Mütter schreiben darüber, dass sie nicht damit zurechtkommen, sich selbst aufzugeben. Dass sie gerne wieder lange schlafen, abends weggehen oder viel arbeiten wollen. Und dass es für sie nicht der absolute Lebenstraum ist, Erbrochenes wegzuwischen und Gekreische zu ertragen. Wenn Frau nun schon vor der Schwangerschaft weiß, dass sie nicht bereit ist, ihr Leben für den Nachwuchs radikal zu ändern, ist es dann egoistisch, kein Kind zu kriegen? Pungs erklärt im Stern-Interview: "Ich bin ein besserer Mensch ohne Kinder. Und das ist auch in Ordnung, finde ich. Nichtmuttersein ist eben nicht egoistisch, sondern verantwortungsbewusst."

Eva findet: Die Frage, wann eine Frau glücklich ist, kann nur sie selbst beantworten

Je weniger Druck die Thematik "Kinder kriegen" vermittelt und je freier und bewusster die Entscheidung für oder gegen Kinder am Ende ist, desto erfüllter und glücklicher werden Frauen in ihrem Leben damit. Oftmals können sich Einstellungen auch ändern. Wer sich mit 25 noch keine Kinder vorstellen kann, verspürt den Wunsch vielleicht mit 35. Am Ende profitiert davon die gesamte Gesellschaft: Denn glückliche Mütter, die voll und ganz hinter ihrer Entscheidung stehen, sind die besten Mamas.
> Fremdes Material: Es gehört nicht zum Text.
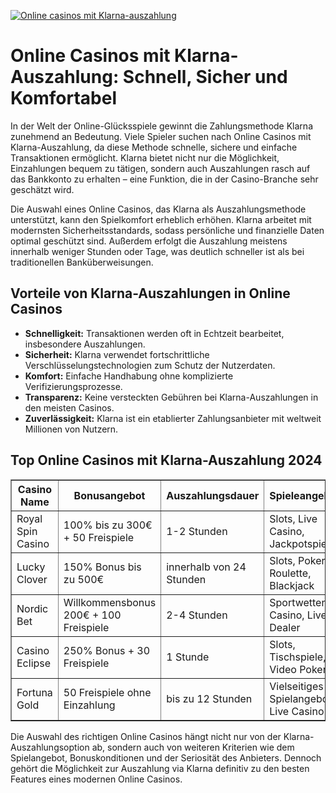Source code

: [![Online casinos mit Klarna-auszahlung](https://123-caf.pages.dev/gitsignup.png)](https://vrmoo.ru/Bt82HjjY)

<h1>Online Casinos mit Klarna-Auszahlung: Schnell, Sicher und Komfortabel</h1>  <p>In der Welt der Online-Glücksspiele gewinnt die Zahlungsmethode Klarna zunehmend an Bedeutung. Viele Spieler suchen nach Online Casinos mit Klarna-Auszahlung, da diese Methode schnelle, sichere und einfache Transaktionen ermöglicht. Klarna bietet nicht nur die Möglichkeit, Einzahlungen bequem zu tätigen, sondern auch Auszahlungen rasch auf das Bankkonto zu erhalten – eine Funktion, die in der Casino-Branche sehr geschätzt wird.</p>  <p>Die Auswahl eines Online Casinos, das Klarna als Auszahlungsmethode unterstützt, kann den Spielkomfort erheblich erhöhen. Klarna arbeitet mit modernsten Sicherheitsstandards, sodass persönliche und finanzielle Daten optimal geschützt sind. Außerdem erfolgt die Auszahlung meistens innerhalb weniger Stunden oder Tage, was deutlich schneller ist als bei traditionellen Banküberweisungen.</p>  <h2>Vorteile von Klarna-Auszahlungen in Online Casinos</h2> <ul>   <li><strong>Schnelligkeit:</strong> Transaktionen werden oft in Echtzeit bearbeitet, insbesondere Auszahlungen.</li>   <li><strong>Sicherheit:</strong> Klarna verwendet fortschrittliche Verschlüsselungstechnologien zum Schutz der Nutzerdaten.</li>   <li><strong>Komfort:</strong> Einfache Handhabung ohne komplizierte Verifizierungsprozesse.</li>   <li><strong>Transparenz:</strong> Keine versteckten Gebühren bei Klarna-Auszahlungen in den meisten Casinos.</li>   <li><strong>Zuverlässigkeit:</strong> Klarna ist ein etablierter Zahlungsanbieter mit weltweit Millionen von Nutzern.</li> </ul>  <h2>Top Online Casinos mit Klarna-Auszahlung 2024</h2> <table border="1" cellpadding="8" cellspacing="0" style="border-collapse: collapse; width: 100%;">   <thead>     <tr>       <th>Casino Name</th>       <th>Bonusangebot</th>       <th>Auszahlungsdauer</th>       <th>Spieleangebot</th>     </tr>   </thead>   <tbody>     <tr>       <td>Royal Spin Casino</td>       <td>100% bis zu 300€ + 50 Freispiele</td>       <td>1-2 Stunden</td>       <td>Slots, Live Casino, Jackpotspiele</td>     </tr>     <tr>       <td>Lucky Clover</td>       <td>150% Bonus bis zu 500€</td>       <td>innerhalb von 24 Stunden</td>       <td>Slots, Poker, Roulette, Blackjack</td>     </tr>     <tr>       <td>Nordic Bet</td>       <td>Willkommensbonus 200€ + 100 Freispiele</td>       <td>2-4 Stunden</td>       <td>Sportwetten, Casino, Live Dealer</td>     </tr>     <tr>       <td>Casino Eclipse</td>       <td>250% Bonus + 30 Freispiele</td>       <td>1 Stunde</td>       <td>Slots, Tischspiele, Video Poker</td>     </tr>     <tr>       <td>Fortuna Gold</td>       <td>50 Freispiele ohne Einzahlung</td>       <td>bis zu 12 Stunden</td>       <td>Vielseitiges Spielangebot, Live Casino</td>     </tr>   </tbody> </table>  <p>Die Auswahl des richtigen Online Casinos hängt nicht nur von der Klarna-Auszahlungsoption ab, sondern auch von weiteren Kriterien wie dem Spielangebot, Bonuskonditionen und der Seriosität des Anbieters. Dennoch gehört die Möglichkeit zur Auszahlung via Klarna definitiv zu den besten Features eines modernen Online Casinos.</p>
Und ja, es gibt Frauen, deren größtes Glück ein eigenes Kind oder eine große Familie ist. Viele Frauen sind dafür auch bereit, andere Dinge hinten anzustellen, um dieses Glück zu erreichen. Zum Beispiel eigene Bedürfnisse, die Karriere oder Spontanität und Flexibilität im Alltag. Wenn Frauen sich bewusst dafür entscheiden, die traditionelle Familienrolle einzunehmen, sollte dem auch im aktuellen Zeitgeist nichts entgegenstehen. Denn Glück und Zufriedenheit sind ganz individuelle Werte. Jede Frau muss diese für sich selbst definieren – und zwar komplett unabhängig von gesellschaftlichen Erwartungen oder der Meinung von Freunden, Bekannten, Familienangehörigen oder dem Partner.

Für andere Frauen ist das Kinderkriegen nicht der größte Herzenswunsch. Sie haben andere Ziele im Leben, für die sie mehr brennen und die ihnen persönlich mehr Sinn geben. Und genau diese bewusste Entscheidung sollten andere Menschen respektieren – Männer wie Frauen, alt und jung.